C. Michael Pilato is a core Subversion developer, co-author of Version Control With Subversion (O'Reilly Media), and the primary maintainer of ViewVC. He works remotely from his home state of North Carolina as a software engineer for CollabNet, and has been an active open source developer since early 2001. Mike is a proud husband and father who loves traveling, soccer, spending quality time with his family, and any combination of those things. He also enjoys composing and performing music, and harbors not-so-secret fantasies of rock stardom. Mike has a degree in computer science and mathematics from the University of North Carolina at Charlotte.

Posted in Subversion
2 comments on “Steering Subversion
  1. Unfortunately, I can’t come to your conference, so I’ll say it here:
    The 1.5 release is extremely good.

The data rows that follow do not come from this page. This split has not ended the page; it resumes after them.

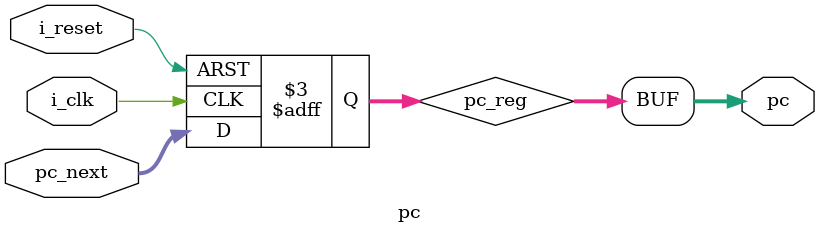
<source format=sv>

module pc (
	input 	logic	      	i_clk,
	input 	logic	      	i_reset,
	input 	logic	[31:0]	pc_next,
	output	logic	[31:0]	pc
);

	logic [31:0] pc_reg;
	
	always_ff @(posedge i_clk or negedge i_reset) begin
		if (!i_reset)
	          pc_reg <= 32'h0;
		else pc_reg <= pc_next;
	end

	assign pc = pc_reg;

endmodule

</source>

Keep up the amazing work. Can I have one feature please?
    Local Branches
    I don’t think we need a fully distributed version of Subversion. In most corporations, distributed version control makes little sense. We just need 90% of the bang for 10% of the buck. The one nifty feature of distributed version control is the ability to *quickly* make local branches that we can revert or switch to.
    Now that we have half-decent merge tracking, the pain of having these won’t outweigh the usefulness of them.
    This would give us 90% of the bang for 10% of the buck, so to speak.

  2. David Aldrich says:

    Thanks very much for Subversion 1.5. I can’t be at Munich. How about setting up a survey of possible features and let people vote?
    A feature I would like is the ability to manage auto-props on the server side.